───── RECORDED INFORMATION

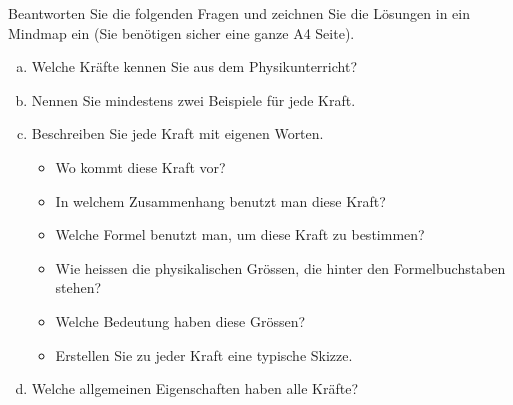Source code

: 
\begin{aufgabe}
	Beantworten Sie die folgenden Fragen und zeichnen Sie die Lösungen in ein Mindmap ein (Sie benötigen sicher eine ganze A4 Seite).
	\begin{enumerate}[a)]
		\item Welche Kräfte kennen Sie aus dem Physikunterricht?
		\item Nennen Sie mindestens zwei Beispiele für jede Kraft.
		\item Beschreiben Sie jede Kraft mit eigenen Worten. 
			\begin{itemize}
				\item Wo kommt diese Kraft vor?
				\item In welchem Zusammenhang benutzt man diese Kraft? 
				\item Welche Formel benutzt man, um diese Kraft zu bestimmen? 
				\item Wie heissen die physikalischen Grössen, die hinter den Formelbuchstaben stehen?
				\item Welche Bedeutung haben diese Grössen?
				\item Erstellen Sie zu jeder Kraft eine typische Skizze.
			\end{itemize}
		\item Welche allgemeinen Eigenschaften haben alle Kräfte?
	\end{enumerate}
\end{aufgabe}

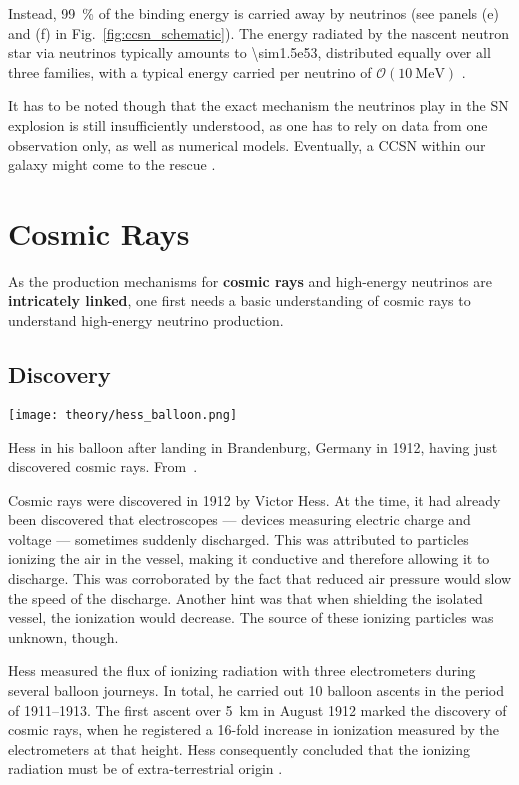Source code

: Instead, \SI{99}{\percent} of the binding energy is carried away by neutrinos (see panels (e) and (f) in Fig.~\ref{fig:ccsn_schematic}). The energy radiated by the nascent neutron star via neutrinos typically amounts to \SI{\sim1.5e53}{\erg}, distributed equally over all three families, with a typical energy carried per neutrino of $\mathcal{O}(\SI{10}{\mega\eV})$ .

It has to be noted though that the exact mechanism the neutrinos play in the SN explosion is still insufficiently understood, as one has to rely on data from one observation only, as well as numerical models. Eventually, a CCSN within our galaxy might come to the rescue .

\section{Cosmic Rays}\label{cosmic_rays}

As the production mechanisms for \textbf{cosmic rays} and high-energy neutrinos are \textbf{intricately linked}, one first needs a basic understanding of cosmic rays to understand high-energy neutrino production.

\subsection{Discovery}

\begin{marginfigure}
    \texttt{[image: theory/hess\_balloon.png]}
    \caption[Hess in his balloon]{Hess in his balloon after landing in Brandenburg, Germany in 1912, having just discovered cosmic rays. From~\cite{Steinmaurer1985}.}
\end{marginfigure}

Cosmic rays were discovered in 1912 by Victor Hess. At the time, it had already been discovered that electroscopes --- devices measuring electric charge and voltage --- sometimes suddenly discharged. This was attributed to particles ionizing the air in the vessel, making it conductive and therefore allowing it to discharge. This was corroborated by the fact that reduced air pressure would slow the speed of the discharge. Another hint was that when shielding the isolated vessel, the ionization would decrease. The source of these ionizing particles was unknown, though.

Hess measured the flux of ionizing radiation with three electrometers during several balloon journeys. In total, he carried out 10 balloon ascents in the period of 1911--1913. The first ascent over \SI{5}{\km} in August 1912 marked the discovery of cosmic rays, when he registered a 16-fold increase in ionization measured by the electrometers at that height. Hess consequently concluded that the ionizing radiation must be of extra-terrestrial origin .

──────────

All lines above starting at the one with "haben alle Kräfte?" and ending at the one with "his balloon after", inclusive, are to be printed again exactly, with the pictures left out.

		\item Welche allgemeinen Eigenschaften haben alle Kräfte?
	\end{enumerate}
\end{aufgabe}

Source code

: Instead, \SI{99}{\percent} of the binding energy is carried away by neutrinos (see panels (e) and (f) in Fig.~\ref{fig:ccsn_schematic}). The energy radiated by the nascent neutron star via neutrinos typically amounts to \SI{\sim1.5e53}{\erg}, distributed equally over all three families, with a typical energy carried per neutrino of $\mathcal{O}(\SI{10}{\mega\eV})$ .

It has to be noted though that the exact mechanism the neutrinos play in the SN explosion is still insufficiently understood, as one has to rely on data from one observation only, as well as numerical models. Eventually, a CCSN within our galaxy might come to the rescue .

\section{Cosmic Rays}\label{cosmic_rays}

As the production mechanisms for \textbf{cosmic rays} and high-energy neutrinos are \textbf{intricately linked}, one first needs a basic understanding of cosmic rays to understand high-energy neutrino production.

\subsection{Discovery}

\begin{marginfigure}
    \texttt{[image: theory/hess\_balloon.png]}
    \caption[Hess in his balloon]{Hess in his balloon after landing in Brandenburg, Germany in 1912, having just discovered cosmic rays. From~\cite{Steinmaurer1985}.}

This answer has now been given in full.